Suppose a characteristic
being studied (e.g., height, weight, color, immunity) differs between the
experimental and control groups after an experiment has been done. The experimenter
must be able to show that the difference can be explained only by a
change (e.g., the kind of nourishment) deliberately introduced into the experimental
group. This is complicated by the fact that the groups will usually develop
differences in characteristics even if nothing is done by the experimenter.
The question that the experimenter must answer is, “Is the difference in question
significant, that is, is it more than would be expected if nothing
were done to the experimental group?”
To answer this question,
the experimenter must determine the ranges over which the characteristic will
normally vary all by itself. This information is an important part of the
experiment. Given this information, the experimenter then asks, “What
is the probability that the observed difference is due to normal chance
variations alone?” If the difference is more than would be expected
from chance variations alone (how much more can be measured statistically),
then this difference between groups may be due to the experimental
change introduced into the experimental group. (We say “may” because some
unforeseen or unnoticed phenomena could be responsible for the difference
between the groups.) If the difference between the two groups is no more
than would be expected from chance variations alone, then the experimenter
must report that the experiment had no significant effect on the experimental
group. (However, it is still possible that an effect would have occurred
but was nullified by an unknown or unforeseen phenomena that crept
into the experiment despite precautions. Experimenting is not easy! Experienced
researchers are constantly on the alert for these complications so they can
eliminate them or compensate for them. Peer review is also very important
in research for just this reason.)
The tools used to quantify
the answers to these questions (how much difference is significant?)
come from statistics and are called tests of significance. They have
names such as the Student’s t-test, the F-test, and chi-square tests. These
will be discussed in the sections on statistical tests.
Finding Mathematical Relationships in Physics Experiments
While physicists do controlled
experiments also, they are often testing theories which have a mathematical
structure. Such theories will often predict a specific mathematical relationship
between experimental variables, and the experimenter must determine whether
or not such a mathematical relationship really exists for a set of variables
being studied. To do this, the experimenter collects data, consisting of
pairs of independent and dependent variables, and plots them
on a graph. As in any experiment, there are experimental uncertainties.

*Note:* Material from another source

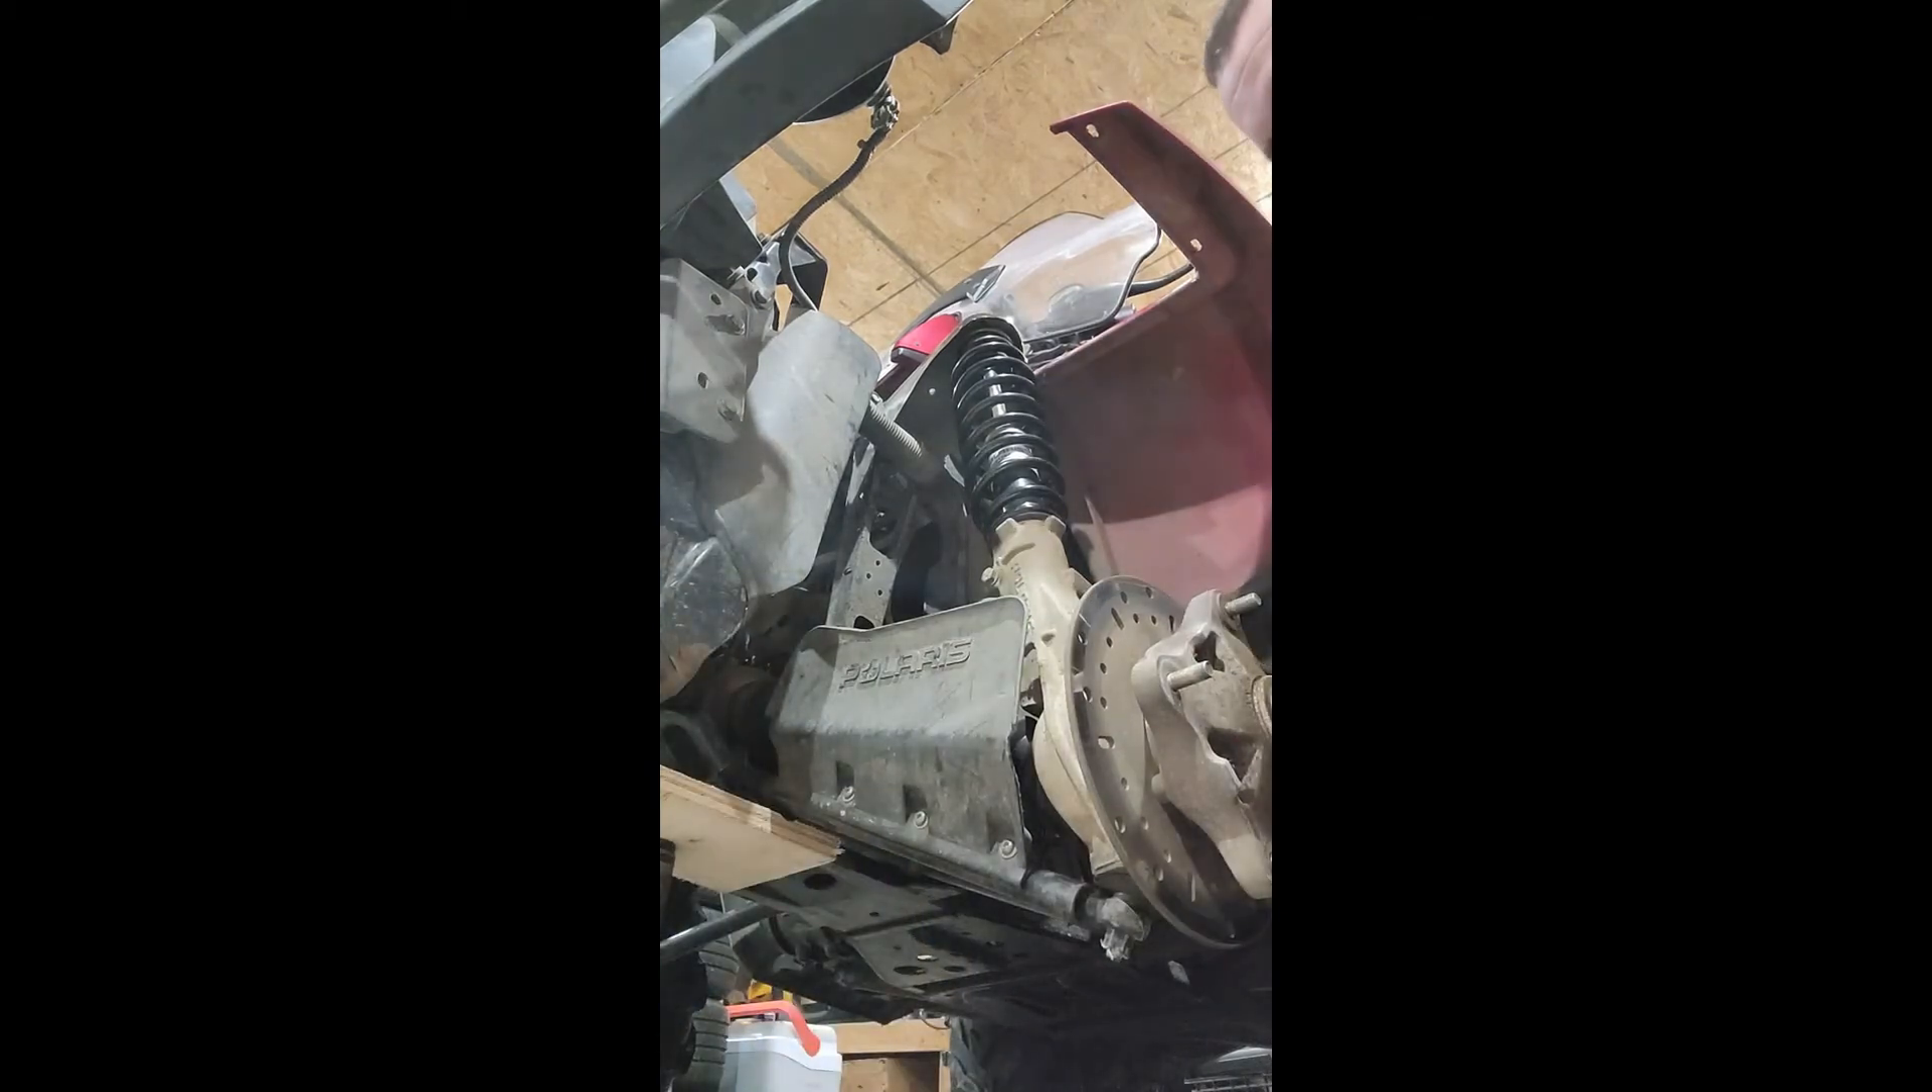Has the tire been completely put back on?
No.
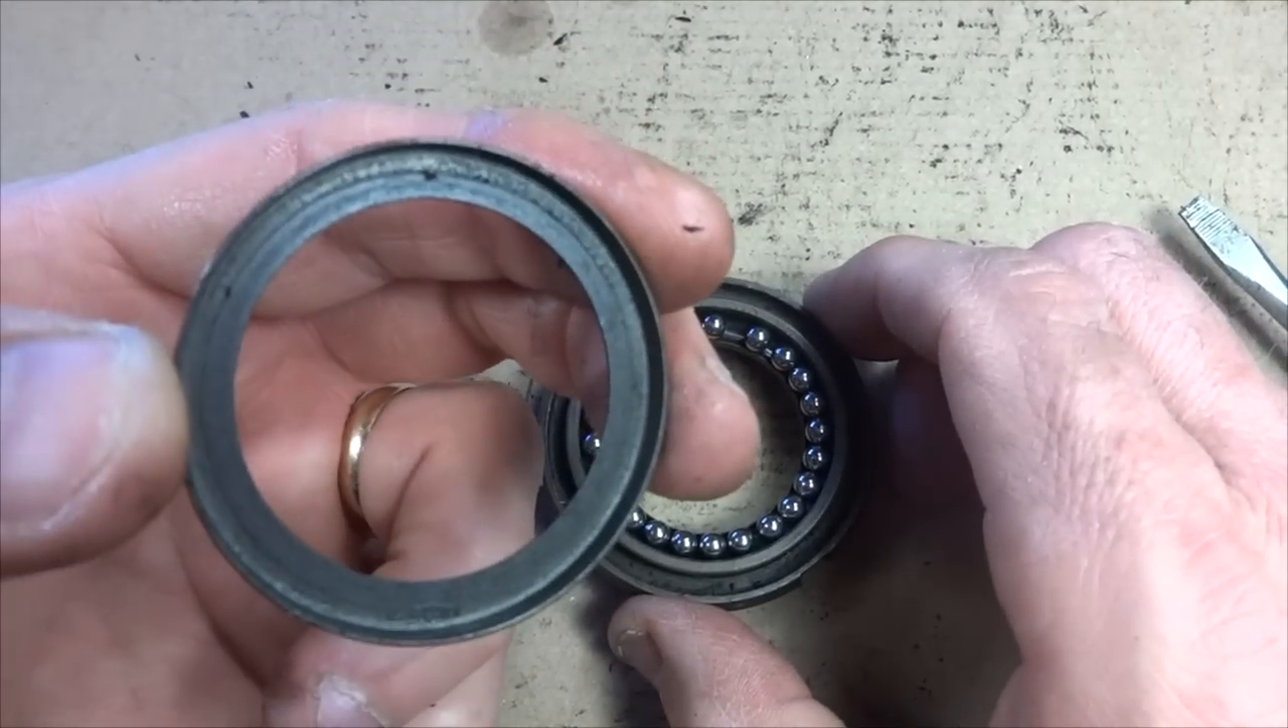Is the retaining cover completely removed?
Yes.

These uncertainties will produce a plotted curve that has points scattered
about some trend line. Sometimes the trend will be clear, but at other times,
especially when working at the technological limits of the instruments, uncertainties
will be large enough that this trend can be vague. The experimenter must
find a mathematical curve that best represents the data. There may
be several mathematical formulas that produce curves similar to the one being
shown by the data. To decide among these, the experimenter can do what is
called a regression fit or a least-squares fit of each of the
mathematical curves to the data. There are quantitative statistical measures
that help in determining how well such curves fit the data. You will learn
of terms such as the correlation coefficient, chi-square, r-value,
Frobenius norm, or chi-square minimization, and so on. In most
cases, there is at least one theory guiding the experiment, and it is often
some theory that prompts the experimenter on which mathematical curves to
try.
Often the data collected
by a physicist contain the results of multiple effects occurring in the experiment
simultaneously. A common example is when a physicist is attempting to measure
the radioactive half life of an element that is decaying into another element
that is also radioactive. As the number of atoms of the original element
decreases, the number of atoms of the daughter element increases. If the
detector is measuring gamma rays from both elements, the simple exponential
decay curve expected from the original element is mixed together with the
decay curve of the daughter element. If the physicist is able to recognize
what is happening, she may need to use mathematical techniques to separate
these two curves. This is especially true if it is difficult or impossible
to monitor the gamma rays from the two elements separately.
Among the other graphing
tools used by a physicist are the linearization techniques which produce
a straight line on a graph of the experimental data. An example is a variable
that changes exponentially with respect to another variable. If the
logarithm of the dependent variable is plotted against the independent
variable (called a semi-log plot), a straight line is obtained. As another
example, if plotting the logarithm of one variable against the logarithm of
the other (a log-log plot) produces a straight line, then the experimental
variables are related by a power law. Sometimes plotting one variable
against the square of the other will produce a straight line. There are many
ways of doing the plotting depending on what is being sought, and depending
on what theory is guiding the experiment. From plots such as these, the equation
relating the two variables can be extracted. Some of these techniques are
discussed in the sections dealing with plotting data from physics experiments.